Amendement n° None — ARTICLE 5 BIS
Dispositif
I. – _ L’alinéa 4 est complété par la phrase suivante :
« Par ailleurs, les fédérations sportives et les organisateurs de compétitions sportives mentionnés au même article L. 331‑5 doivent veiller à ce que les conditions de commercialisation des droits d’exploitation audiovisuelle dont ils sont propriétaires aboutissent à une meilleure exposition du sport féminin ainsi que de l’ensemble des pratiques sous-représentées. »
II. – En conséquence, compléter l’alinéa 5 par la phrase suivante :
« Ils devront également veiller à assurer une meilleure exposition du sport féminin et de l’ensemble des pratiques sous-représentées. »

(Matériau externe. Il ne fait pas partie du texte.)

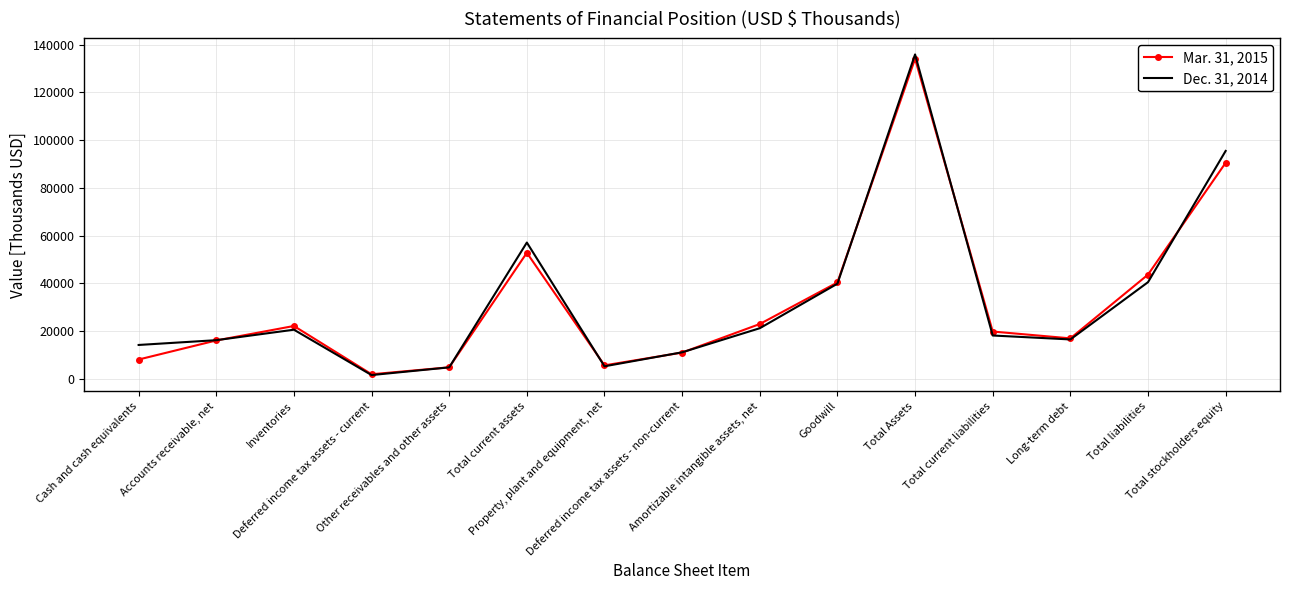

At Cash and cash equivalents, list the series in order from smallest to largest.

Mar. 31, 2015, Dec. 31, 2014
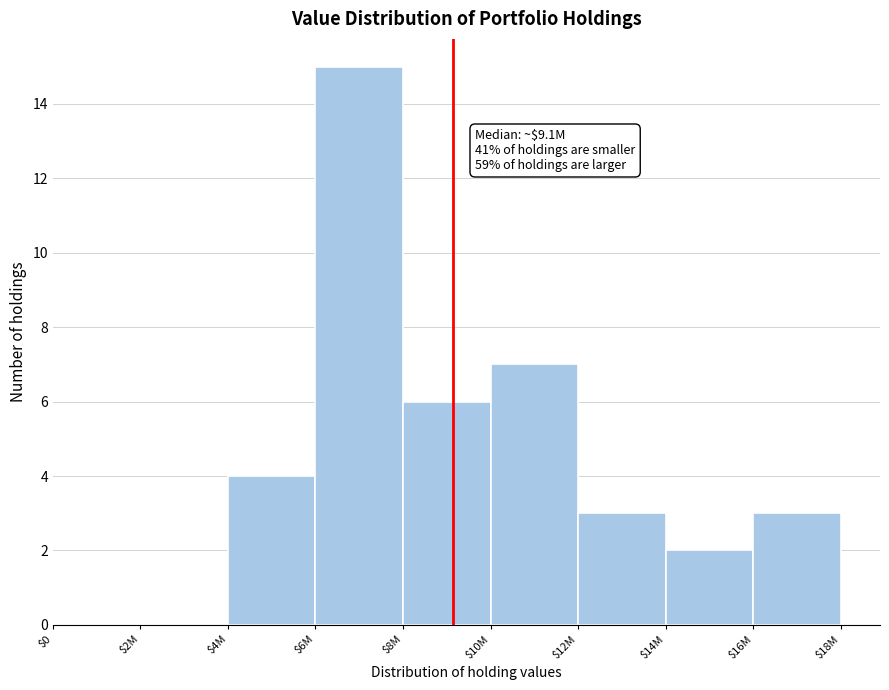

What is the sum of all values?

40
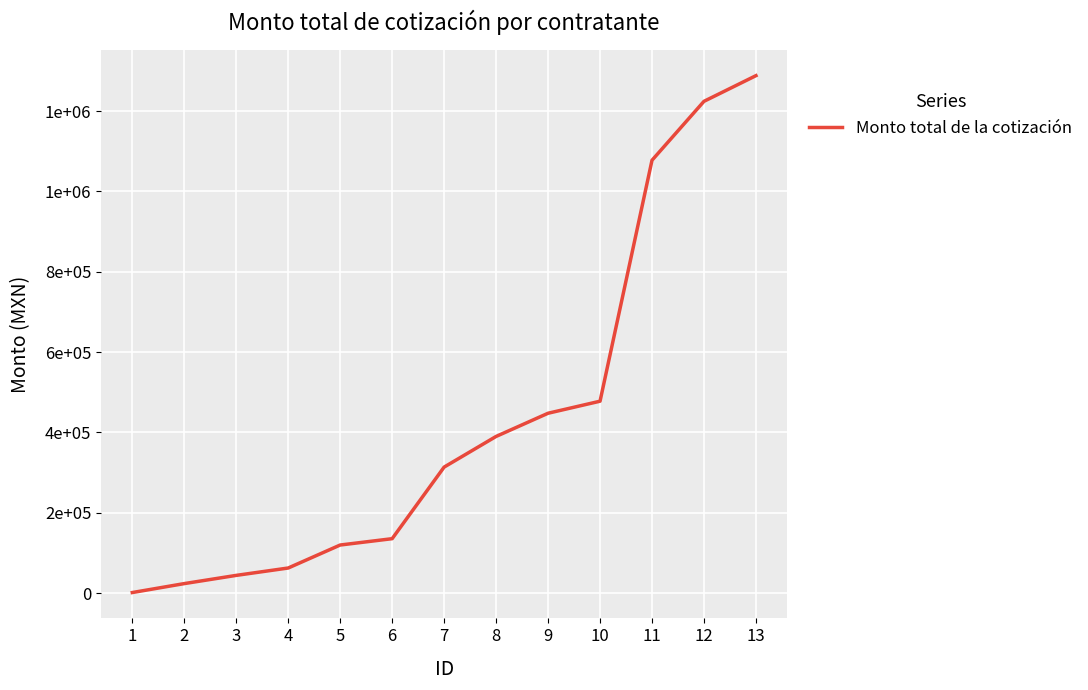

Which has a higher value, 10 or 3?

10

III. – En conséquence, compléter l’alinéa 6 par la phrase suivante :
« Elle doit également permettre d’aboutir à une meilleure exposition du sport féminin et de l’ensemble des pratiques sous-représentées. »
Exposé sommaire
Par cet amendement, le groupe LFI souhaite renforcer l’exposition médiatique de la pratique sportive féminine, ainsi que l’ensemble des pratiques sportives sous-représentées aujourd’hui.
Hors période olympique, la représentation de la pratique sportive féminine et d’autres pratiques comme celle du handisport est structuremment plus faible. Ainsi, dans son dernier rapport sur « La représentation des femmes à la télévision et à la radio » portant sur l’exercice 2023 et publié en mars 2024, l’Arcom souligne notamment qu’entre 2018 et 2021, « la part des diffusions de sport féminin dans les retransmissions sportives reste très inférieure à la part de sport masculin ». Le sport féminin ne représente que 4,8 % du total des diffusions sportives à la télévision, contre 74,2 % pour le sport masculin. Concernant le parasport, le Baromètre de la diversité de l’Arcom dévoile un chiffre encore plus bas puisqu’il tombe à 0,8 % – en dehors de la période spécifique des Jeux Olympiques et Paralympiques. La sous-médiatisation des sports non-professionnels est également un enjeu majeur pour la diversification des activités sportives représentées à la télévision.
Dans ce contexte, il est indispensable que les fédérations sportives et organisateurs de compétitions sportives détenteurs des droits d’exploitation audiovisuelle établissent une politique de commercialisation de ces droits aux diffuseurs prenant en compte la nécessité que leur cession aboutissent à la plus grande exposition médiatique possible des rencontres sportives proposées.